**Goal of the exercise:** Each line below that includes "monitoring" counts once; report the total and nothing more.

┏━━

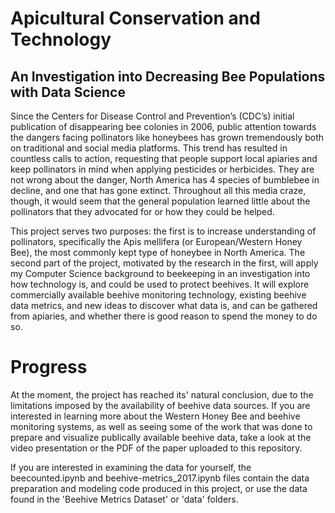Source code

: # Apicultural Conservation and Technology
## An Investigation into Decreasing Bee Populations with Data Science

Since the Centers for Disease Control and Prevention’s (CDC’s) initial publication of disappearing bee colonies in 2006, public attention towards 
the dangers facing pollinators like honeybees has grown tremendously both on traditional and social media platforms. This trend has resulted in countless 
calls to action, requesting that people support local apiaries and keep pollinators in mind when applying pesticides or herbicides. 
They are not wrong about the danger, North America has 4 species of bumblebee in decline, and one that has gone extinct. 
Throughout all this media craze, though, it would seem that the general population learned little about the pollinators that they advocated 
for or how they could be helped.

This project serves two purposes: the first is to increase understanding of pollinators, specifically the Apis mellifera (or European/Western Honey Bee), 
the most commonly kept type of honeybee in North America. The second part of the project, motivated by the research in the first, will apply 
my Computer Science background to beekeeping in an investigation into how technology is, and could be used to protect beehives. 
It will explore commercially available beehive monitoring technology, existing beehive data metrics, and new ideas to discover what data is, 
and can be gathered from apiaries, and whether there is good reason to spend the money to do so.

# Progress
At the moment, the project has reached its' natural conclusion, due to the limitations imposed by the availability of beehive data sources. 
If you are interested in learning more about the Western Honey Bee and beehive monitoring systems, as well as seeing some of the work that was done to prepare
and visualize publically available beehive data, take a look at the video presentation or the PDF of the paper uploaded to this repository.

If you are interested in examining the data for yourself, the beecounted.ipynb and beehive-metrics_2017.ipynb files contain the data preparation and modeling
code produced in this project, or use the data found in the 'Beehive Metrics Dataset' or 'data' folders.
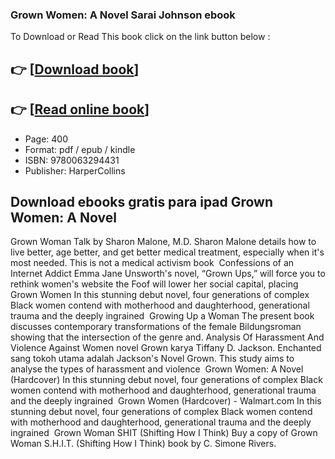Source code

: ### Grown Women: A Novel Sarai Johnson ebook

To Download or Read This book click on the link button below :

## 👉  [**[Download book](http://ebooksharez.info/download.php?group=book&from=github.com&id=714376&lnk=1081 "Download book")**]

## 👉  [**[Read online book](http://ebooksharez.info/download.php?group=book&from=github.com&id=714376&lnk=1081 "Read online book")**]


* Page: 400
* Format: pdf / epub / kindle
* ISBN: 9780063294431
* Publisher: HarperCollins



## Download ebooks gratis para ipad Grown Women: A Novel



 Grown Woman Talk by Sharon Malone, M.D. Sharon Malone details how to live better, age better, and get better medical treatment, especially when it&#039;s most needed. This is not a medical activism book 
 Confessions of an Internet Addict Emma Jane Unsworth&#039;s novel, “Grown Ups,” will force you to rethink women&#039;s website the Foof will lower her social capital, placing 
 Grown Women In this stunning debut novel, four generations of complex Black women contend with motherhood and daughterhood, generational trauma and the deeply ingrained 
 Growing Up a Woman The present book discusses contemporary transformations of the female Bildungsroman showing that the intersection of the genre and.
 Analysis Of Harassment And Violence Against Women novel Grown karya Tiffany D. Jackson. Enchanted sang tokoh utama adalah Jackson&#039;s Novel Grown. This study aims to analyse the types of harassment and violence 
 Grown Women: A Novel (Hardcover) In this stunning debut novel, four generations of complex Black women contend with motherhood and daughterhood, generational trauma and the deeply ingrained 
 Grown Women (Hardcover) - Walmart.com In this stunning debut novel, four generations of complex Black women contend with motherhood and daughterhood, generational trauma and the deeply ingrained 
 Grown Woman SHIT (Shifting How I Think) Buy a copy of Grown Woman S.H.I.T. (Shifting How I Think) book by C. Simone Rivers.





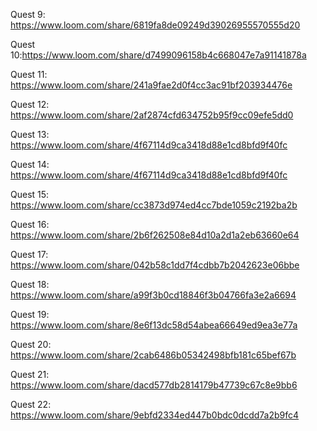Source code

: Quest 9: https://www.loom.com/share/6819fa8de09249d39026955570555d20

Quest 10:https://www.loom.com/share/d7499096158b4c668047e7a91141878a

Quest 11: https://www.loom.com/share/241a9fae2d0f4cc3ac91bf203934476e

Quest 12: https://www.loom.com/share/2af2874cfd634752b95f9cc09efe5dd0

Quest 13: https://www.loom.com/share/4f67114d9ca3418d88e1cd8bfd9f40fc

Quest 14: https://www.loom.com/share/4f67114d9ca3418d88e1cd8bfd9f40fc

Quest 15: https://www.loom.com/share/cc3873d974ed4cc7bde1059c2192ba2b

Quest 16: https://www.loom.com/share/2b6f262508e84d10a2d1a2eb63660e64

Quest 17: https://www.loom.com/share/042b58c1dd7f4cdbb7b2042623e06bbe

Quest 18: https://www.loom.com/share/a99f3b0cd18846f3b04766fa3e2a6694

Quest 19: https://www.loom.com/share/8e6f13dc58d54abea66649ed9ea3e77a

Quest 20: https://www.loom.com/share/2cab6486b05342498bfb181c65bef67b

Quest 21: https://www.loom.com/share/dacd577db2814179b47739c67c8e9bb6

Quest 22: https://www.loom.com/share/9ebfd2334ed447b0bdc0dcdd7a2b9fc4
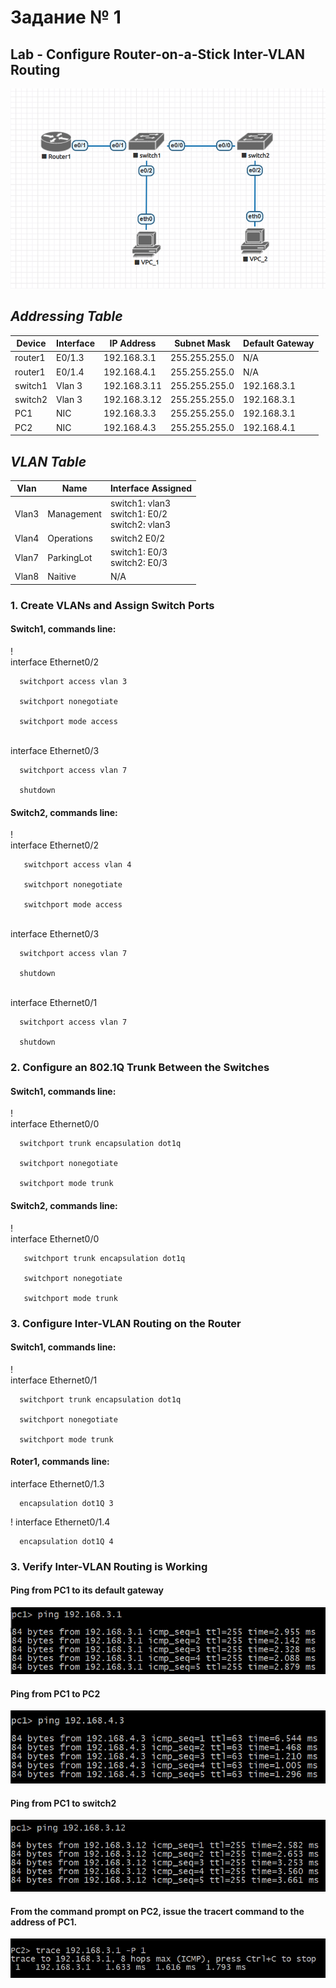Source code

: # Задание № 1
## Lab - Configure Router-on-a-Stick Inter-VLAN Routing 

![](https://github.com/tatujo2/networks/blob/main/screenshots/1.1.png)

## _Addressing Table_ 

| Device | Interface  | IP Address   |  Subnet Mask  | Default Gateway |
|--------|------------|--------------|---------------|-----------------|
|router1 | E0/1.3     | 192.168.3.1  | 255.255.255.0 |       N/A       |
|router1 | E0/1.4     | 192.168.4.1  | 255.255.255.0 |       N/A       |
|switch1 | Vlan 3     | 192.168.3.11 | 255.255.255.0 |192.168.3.1      |
|switch2 | Vlan 3     | 192.168.3.12 | 255.255.255.0 |192.168.3.1      |
|PC1     | NIC        | 192.168.3.3  | 255.255.255.0 |192.168.3.1      |
|PC2     | NIC        | 192.168.4.3  | 255.255.255.0 |192.168.4.1      |

## _VLAN Table_ 
|Vlan | Name | Interface Assigned|
|-----|------|-------------------|
|Vlan3|Management|switch1: vlan3 <br> switch1: E0/2 <br> switch2: vlan3|
|Vlan4|Operations|switch2 E0/2|
|Vlan7|ParkingLot|switch1: E0/3 <br> switch2: E0/3 |
|Vlan8|Naitive|N/A|


### 1. Create VLANs and Assign Switch Ports

#### Switch1, commands line:
!
<br> interface Ethernet0/2

      switchport access vlan 3
      
      switchport nonegotiate
  
      switchport mode access

<br> interface Ethernet0/3

      switchport access vlan 7
      
      shutdown



#### Switch2, commands line:
!
<br> interface Ethernet0/2

       switchport access vlan 4
       
       switchport nonegotiate
       
       switchport mode access

<br> interface Ethernet0/3

      switchport access vlan 7
      
      shutdown

<br> interface Ethernet0/1

      switchport access vlan 7
      
      shutdown

### 2. Configure an 802.1Q Trunk Between the Switches

#### Switch1, commands line:
!
<br> interface Ethernet0/0
      
      switchport trunk encapsulation dot1q
      
      switchport nonegotiate
      
      switchport mode trunk

#### Switch2, commands line:
!
<br> interface Ethernet0/0

       switchport trunk encapsulation dot1q
       
       switchport nonegotiate
       
       switchport mode trunk

### 3. Configure Inter-VLAN Routing on the Router 

#### Switch1, commands line:
!
<br> interface Ethernet0/1

      switchport trunk encapsulation dot1q
      
      switchport nonegotiate
      
      switchport mode trunk

#### Roter1, commands line:

interface Ethernet0/1.3

      encapsulation dot1Q 3

!
interface Ethernet0/1.4

      encapsulation dot1Q 4

### 3. Verify Inter-VLAN Routing is Working 

#### Ping from PC1 to its default gateway
![ Ping from PC1 to its default gateway ](https://github.com/tatujo2/networks/blob/main/screenshots/ping_from_pc1_to_gateway.png)

#### Ping from PC1 to PC2
![ Ping from PC1 to PC2 ](https://github.com/tatujo2/networks/blob/main/screenshots/ping_from_pc1_to_pc2.png)

#### Ping from PC1 to switch2
![ Ping from PC1 to switch2 ](https://github.com/tatujo2/networks/blob/main/screenshots/ping_from_pc1_to_switch2.png)

#### From the command prompt on PC2, issue the tracert command to the address of PC1.
![ Trace from PC2 to PC1 ](https://github.com/tatujo2/networks/blob/main/screenshots/tracert_from_pc1_to_pc2.png)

┗━━

**Task solution:** 2